[WORK REQUIRED]
Provide the count of lines below where "followed" occurs, with no other output.

[LISTED RECORDS]
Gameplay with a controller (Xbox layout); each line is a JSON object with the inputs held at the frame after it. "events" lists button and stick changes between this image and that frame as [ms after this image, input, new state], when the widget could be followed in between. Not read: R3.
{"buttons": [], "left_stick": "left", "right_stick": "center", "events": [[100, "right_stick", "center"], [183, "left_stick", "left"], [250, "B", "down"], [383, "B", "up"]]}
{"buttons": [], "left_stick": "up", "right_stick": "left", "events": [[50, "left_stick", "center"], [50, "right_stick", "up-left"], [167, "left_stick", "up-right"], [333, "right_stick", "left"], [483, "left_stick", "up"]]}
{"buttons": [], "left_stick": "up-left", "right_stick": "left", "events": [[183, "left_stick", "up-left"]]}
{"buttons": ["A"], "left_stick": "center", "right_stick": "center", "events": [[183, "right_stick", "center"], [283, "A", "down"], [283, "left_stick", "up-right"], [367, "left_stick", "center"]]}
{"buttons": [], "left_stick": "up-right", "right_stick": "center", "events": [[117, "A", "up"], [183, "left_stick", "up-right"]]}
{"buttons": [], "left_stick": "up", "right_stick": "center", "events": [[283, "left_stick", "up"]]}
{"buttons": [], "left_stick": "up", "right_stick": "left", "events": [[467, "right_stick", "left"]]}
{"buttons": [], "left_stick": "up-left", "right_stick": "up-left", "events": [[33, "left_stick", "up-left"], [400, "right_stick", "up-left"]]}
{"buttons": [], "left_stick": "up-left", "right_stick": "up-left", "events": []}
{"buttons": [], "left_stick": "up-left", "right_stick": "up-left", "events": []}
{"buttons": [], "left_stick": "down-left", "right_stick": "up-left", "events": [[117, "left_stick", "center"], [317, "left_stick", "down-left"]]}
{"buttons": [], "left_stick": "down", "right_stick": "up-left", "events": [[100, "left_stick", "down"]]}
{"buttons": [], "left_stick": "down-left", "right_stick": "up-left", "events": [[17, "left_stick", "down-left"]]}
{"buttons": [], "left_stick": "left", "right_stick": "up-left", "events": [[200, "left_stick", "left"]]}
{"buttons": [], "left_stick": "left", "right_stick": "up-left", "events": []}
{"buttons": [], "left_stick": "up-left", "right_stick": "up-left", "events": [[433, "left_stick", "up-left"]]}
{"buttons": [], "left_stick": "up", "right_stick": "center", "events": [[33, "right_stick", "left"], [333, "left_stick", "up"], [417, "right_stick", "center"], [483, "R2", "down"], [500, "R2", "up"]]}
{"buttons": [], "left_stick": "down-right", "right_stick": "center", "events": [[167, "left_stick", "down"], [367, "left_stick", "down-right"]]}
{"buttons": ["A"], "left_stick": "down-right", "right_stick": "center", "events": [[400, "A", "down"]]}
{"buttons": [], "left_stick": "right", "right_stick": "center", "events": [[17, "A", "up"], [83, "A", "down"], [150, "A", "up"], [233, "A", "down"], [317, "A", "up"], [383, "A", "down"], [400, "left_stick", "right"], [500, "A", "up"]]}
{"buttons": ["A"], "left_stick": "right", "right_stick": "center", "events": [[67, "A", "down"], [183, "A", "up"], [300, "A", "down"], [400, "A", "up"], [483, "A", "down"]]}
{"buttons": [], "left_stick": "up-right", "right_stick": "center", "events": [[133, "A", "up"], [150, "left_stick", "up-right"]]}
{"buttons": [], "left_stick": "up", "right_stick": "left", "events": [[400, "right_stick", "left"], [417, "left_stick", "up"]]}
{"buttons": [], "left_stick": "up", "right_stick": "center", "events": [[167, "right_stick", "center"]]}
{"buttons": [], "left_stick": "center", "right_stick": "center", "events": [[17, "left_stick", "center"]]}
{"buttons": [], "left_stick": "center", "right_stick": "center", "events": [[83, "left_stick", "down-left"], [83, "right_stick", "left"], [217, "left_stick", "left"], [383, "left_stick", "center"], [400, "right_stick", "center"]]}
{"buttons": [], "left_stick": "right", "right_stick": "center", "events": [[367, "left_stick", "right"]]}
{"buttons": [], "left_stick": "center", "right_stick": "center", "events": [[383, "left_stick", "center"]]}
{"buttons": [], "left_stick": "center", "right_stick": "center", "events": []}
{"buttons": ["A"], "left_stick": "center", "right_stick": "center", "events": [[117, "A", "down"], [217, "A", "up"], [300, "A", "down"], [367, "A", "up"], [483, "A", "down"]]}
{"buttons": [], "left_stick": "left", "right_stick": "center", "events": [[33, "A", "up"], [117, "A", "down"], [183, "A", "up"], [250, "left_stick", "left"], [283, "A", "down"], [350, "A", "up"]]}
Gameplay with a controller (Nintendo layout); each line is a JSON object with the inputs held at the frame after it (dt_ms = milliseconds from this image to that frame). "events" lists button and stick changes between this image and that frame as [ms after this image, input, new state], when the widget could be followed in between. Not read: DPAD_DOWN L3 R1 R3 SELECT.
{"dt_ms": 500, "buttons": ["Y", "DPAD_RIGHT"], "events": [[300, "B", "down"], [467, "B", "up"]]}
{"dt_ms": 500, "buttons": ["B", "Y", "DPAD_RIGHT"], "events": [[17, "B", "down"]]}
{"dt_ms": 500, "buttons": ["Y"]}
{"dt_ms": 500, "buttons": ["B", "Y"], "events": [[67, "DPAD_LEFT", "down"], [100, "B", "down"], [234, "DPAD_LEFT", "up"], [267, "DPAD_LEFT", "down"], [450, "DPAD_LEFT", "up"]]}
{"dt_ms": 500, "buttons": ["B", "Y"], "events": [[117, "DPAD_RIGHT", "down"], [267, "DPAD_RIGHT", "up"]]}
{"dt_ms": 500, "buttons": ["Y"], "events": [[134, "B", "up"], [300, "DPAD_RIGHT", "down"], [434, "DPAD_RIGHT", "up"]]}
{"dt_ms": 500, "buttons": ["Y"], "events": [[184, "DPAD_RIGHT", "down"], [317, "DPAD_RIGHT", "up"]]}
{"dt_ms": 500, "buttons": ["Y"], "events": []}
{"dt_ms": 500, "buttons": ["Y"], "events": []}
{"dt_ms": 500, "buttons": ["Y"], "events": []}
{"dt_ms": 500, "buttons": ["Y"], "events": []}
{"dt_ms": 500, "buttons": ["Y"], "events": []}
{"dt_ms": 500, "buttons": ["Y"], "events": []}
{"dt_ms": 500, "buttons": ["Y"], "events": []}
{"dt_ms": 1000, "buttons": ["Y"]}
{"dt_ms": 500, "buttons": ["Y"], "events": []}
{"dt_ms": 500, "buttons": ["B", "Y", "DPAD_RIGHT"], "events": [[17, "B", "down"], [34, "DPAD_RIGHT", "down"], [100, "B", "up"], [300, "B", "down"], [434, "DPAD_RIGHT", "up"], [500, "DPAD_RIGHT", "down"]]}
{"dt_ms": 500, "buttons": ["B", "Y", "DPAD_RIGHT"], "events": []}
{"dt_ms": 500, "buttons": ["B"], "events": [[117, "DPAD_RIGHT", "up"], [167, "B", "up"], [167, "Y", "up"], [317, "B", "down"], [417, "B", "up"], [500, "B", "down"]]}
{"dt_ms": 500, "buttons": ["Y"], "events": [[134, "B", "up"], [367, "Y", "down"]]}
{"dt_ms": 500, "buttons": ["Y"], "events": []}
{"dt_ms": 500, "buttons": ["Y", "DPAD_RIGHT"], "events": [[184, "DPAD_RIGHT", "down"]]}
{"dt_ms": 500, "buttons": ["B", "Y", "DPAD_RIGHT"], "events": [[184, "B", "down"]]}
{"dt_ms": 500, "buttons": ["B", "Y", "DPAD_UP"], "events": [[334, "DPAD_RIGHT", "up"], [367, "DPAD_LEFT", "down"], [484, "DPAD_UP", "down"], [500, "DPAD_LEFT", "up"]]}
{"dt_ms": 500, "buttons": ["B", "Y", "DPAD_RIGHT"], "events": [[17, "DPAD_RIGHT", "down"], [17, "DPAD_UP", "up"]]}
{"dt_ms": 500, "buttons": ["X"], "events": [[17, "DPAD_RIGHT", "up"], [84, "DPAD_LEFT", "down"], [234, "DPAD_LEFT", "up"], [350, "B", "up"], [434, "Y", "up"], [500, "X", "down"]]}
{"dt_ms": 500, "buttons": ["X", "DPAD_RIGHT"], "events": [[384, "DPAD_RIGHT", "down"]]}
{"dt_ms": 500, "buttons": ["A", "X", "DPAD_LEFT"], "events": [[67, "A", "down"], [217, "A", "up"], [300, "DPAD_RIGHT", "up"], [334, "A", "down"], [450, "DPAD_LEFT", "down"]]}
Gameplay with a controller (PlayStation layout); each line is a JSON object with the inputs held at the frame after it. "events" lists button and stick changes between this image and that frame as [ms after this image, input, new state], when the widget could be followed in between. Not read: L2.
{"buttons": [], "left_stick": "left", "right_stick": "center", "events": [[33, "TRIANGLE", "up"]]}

[RESPONSE TO THIS EXERCISE]
3